We therefore must absolutely insist that these principles be observed.
Germany and Finland share this belief –because, for us, the European Union is also a community of values.
We must take a very close look wherever the rule of law may be coming under pressure. We must think about how we can strengthen and safeguard the rule of law in Europe. To do this, we need a positive agenda. The approach presented by the European Commission, that is, tying the rule of law to funding, is one possible option.
In my opinion, the risk of division would be greatest if we couldn’t even agree on what our common values are. This is the responsibility of all member states!

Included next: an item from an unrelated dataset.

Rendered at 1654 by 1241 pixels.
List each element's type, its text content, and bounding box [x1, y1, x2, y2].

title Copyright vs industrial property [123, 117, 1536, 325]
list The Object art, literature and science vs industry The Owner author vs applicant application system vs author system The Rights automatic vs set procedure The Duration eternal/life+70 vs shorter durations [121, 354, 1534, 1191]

I think we must engage in a dialogue with our citizens about Europe. Those are exactly the issues I want to debate in the public square. I want to make the case for Europe. If nationalism and populism rise up and cause Europe’s citizens to lose faith in the Union, then this will threaten Europe in a fundamental way.
This is why Germany is working at European level to improve the European Citizens’ Initiative. I am happy that Finland is a part of these activities.
Ladies and gentlemen,
We will only be able to further develop the European Union if we can convince other member states to become our partners in this effort.
No single member state can reform Europe on its own. Even if France and Germany worked together, this couldn’t be achieved.
We will only succeed if all of Europe joins in. There is one Europe. We may be at the centre or not, large or small – but we are all are members of the same Union.
It’s like Paul‑Henri Spaak, former Belgian Prime Minister and one of our founding fathers said: “There are only two kinds of states in Europe: small states, and small states that have not yet realized they are small”.
Our two countries share a very similar understanding of European policy. In most areas, we pursue the same, or at least very similar, aims.
However, our two countries are not the only ones that have this view. Many of our direct neighbours feel the same. Based on these beliefs, we can together tackle the challenges that Europe faces today.